Laura switched her attention back to Steven. "I agree. You know I do - -. However we see it out here, we have to play the whole thing down back home."
She sat up onto her heels, balancing on folded toes. "I'll just rough out some preliminary restorations - Keep the scale small and minimise the details. Then we all act like we don't give too much of a shit anyway - - Right?"
The other two nodded, both surprised by Laura's forcefulness.
Then Steven was on his feet, suddenly galvanised by the new day and a new feeling of unity within the team of three. Barbara rolled her eyes at Laura, who stifled a snort of laughter. "Come on Laura, let's get some light on the subject. Before Captain Elation here burns down the evidence all on his own!"
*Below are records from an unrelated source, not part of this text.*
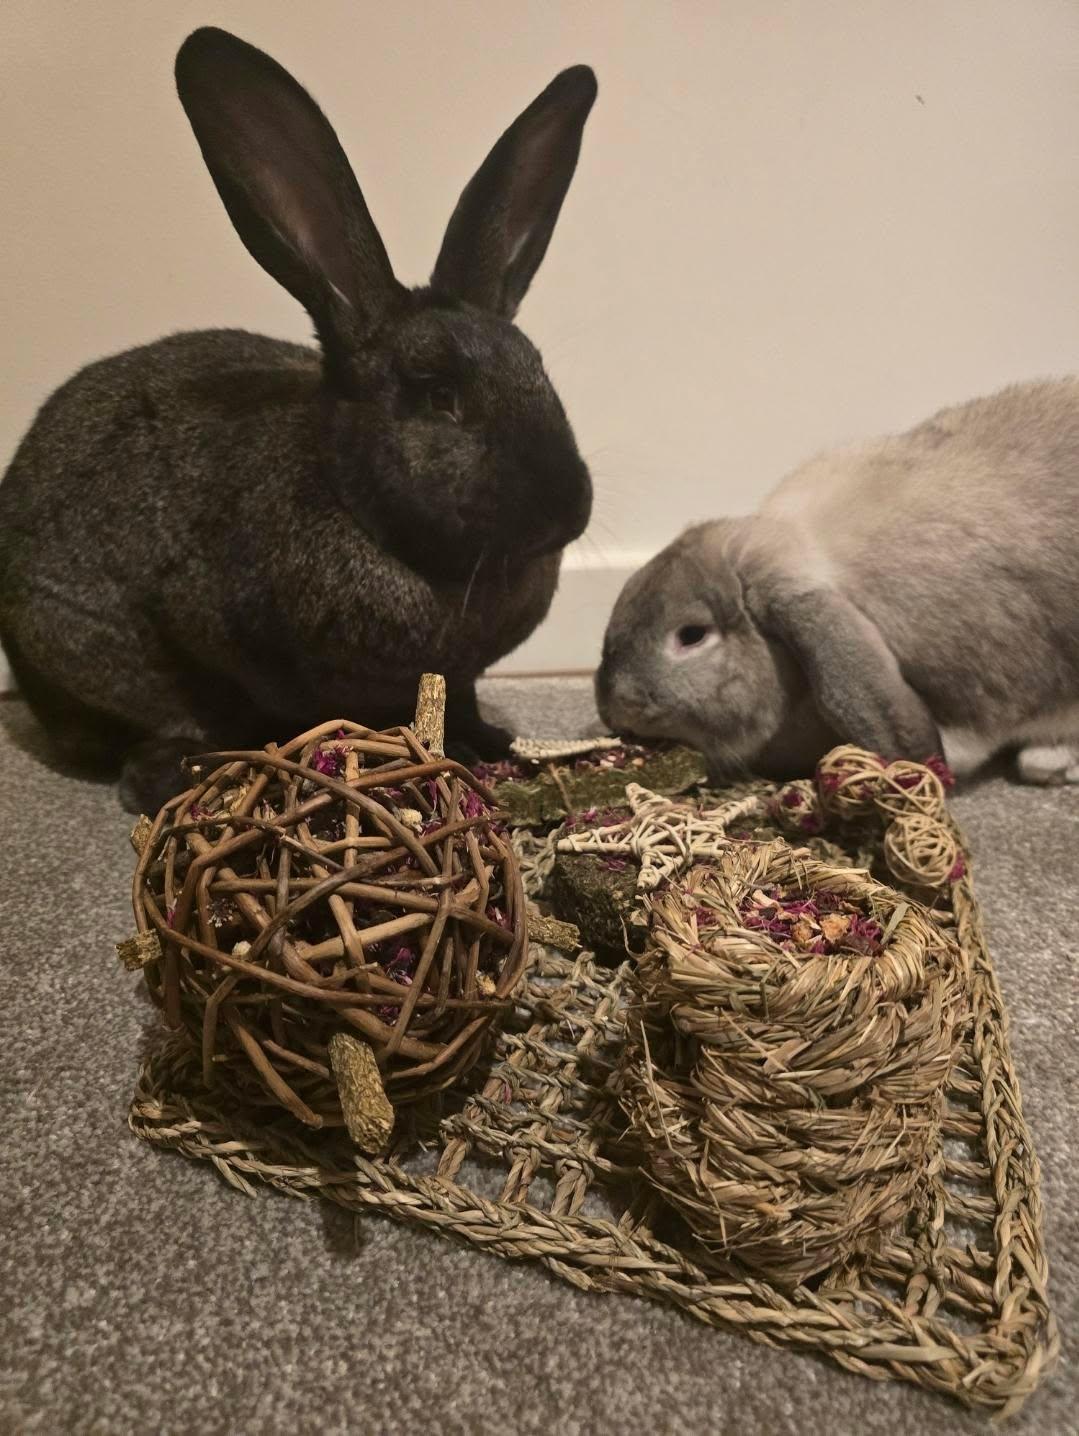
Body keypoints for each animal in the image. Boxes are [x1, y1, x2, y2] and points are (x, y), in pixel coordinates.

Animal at [0, 27, 597, 813]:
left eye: (538, 369)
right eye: (438, 393)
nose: (568, 508)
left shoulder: (458, 675)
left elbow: (460, 699)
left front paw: (489, 743)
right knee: (152, 727)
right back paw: (172, 778)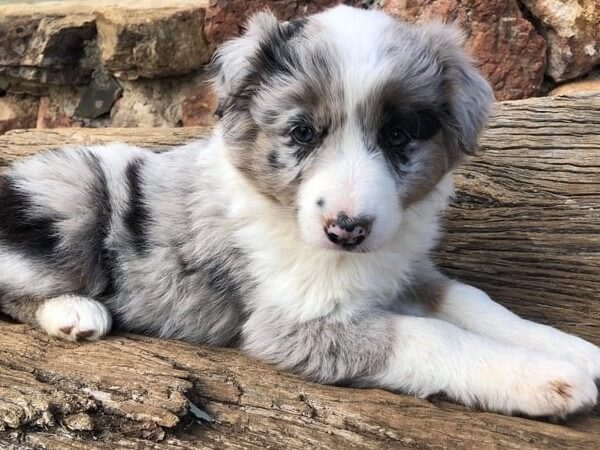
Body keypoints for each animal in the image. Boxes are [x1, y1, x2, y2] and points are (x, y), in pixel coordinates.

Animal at [1, 4, 600, 418]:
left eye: (398, 134)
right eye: (301, 133)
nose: (347, 229)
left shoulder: (406, 268)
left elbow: (472, 301)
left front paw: (574, 350)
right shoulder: (294, 324)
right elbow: (431, 335)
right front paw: (544, 377)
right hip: (72, 193)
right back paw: (75, 313)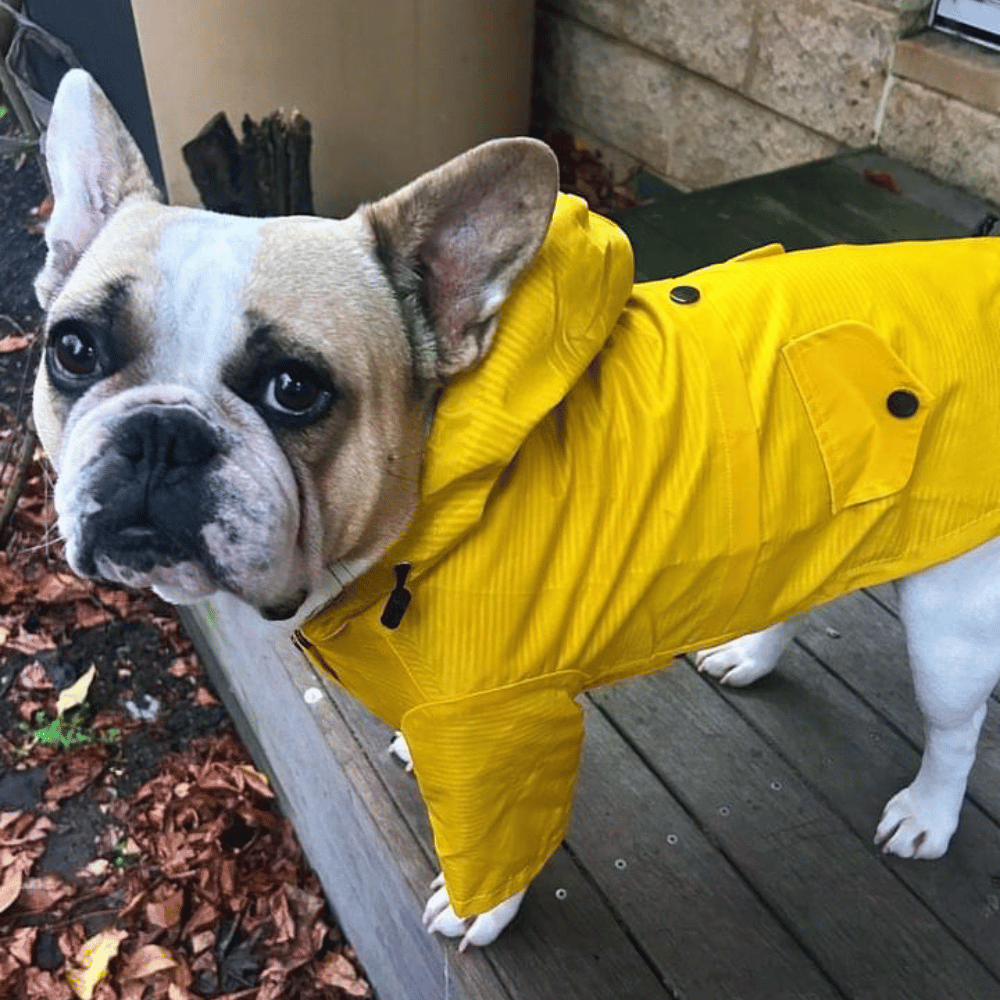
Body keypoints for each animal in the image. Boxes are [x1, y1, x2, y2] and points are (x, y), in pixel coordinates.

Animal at [35, 68, 1000, 944]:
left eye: (295, 390)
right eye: (71, 350)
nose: (162, 433)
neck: (424, 501)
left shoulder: (507, 731)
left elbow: (495, 842)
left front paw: (478, 913)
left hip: (951, 621)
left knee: (955, 724)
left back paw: (928, 813)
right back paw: (752, 656)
They walked into the shallow cave, where a small generator was set up to power portable work lights. Barbara checked the gas cylinder and set it running. The lights powered up to illuminate the rear wall. It rose vertically to waist height, then sloped back out, above their heads, towards the daylight.
Steven peered into the shadowed corners. "Apart from the diamond backs, the scorpions, and the black widows, I just love this place - Landscape to break your heart and bones."
Barbara's voice was resonant in the closed space. "Don't forget the brown recluse Steven - One bite, and you'll wish you'd slept with the widow."
"Thank you kindly Ma'am - If I'm bit and frothing, please to put me to sleep with a rock."

As Barbara and Laura set to work on their own sections of the excavation neither noticed that Steven had frozen to silence. He reached down, perceiving himself in slow motion, towards the sliver of crystal that his boot had dislodged the night before. He traced a finger along one thin, bevelled edge; clearing dust from a row of minute golden tabs that lay inset to the dense, dark crystalline material.
His staring eyes seemed to him to be zooming in; to what his astonished mind could only register as a flawless artefact - Freed from its' recess in a seam of rock proven to be at least sixty five million years old.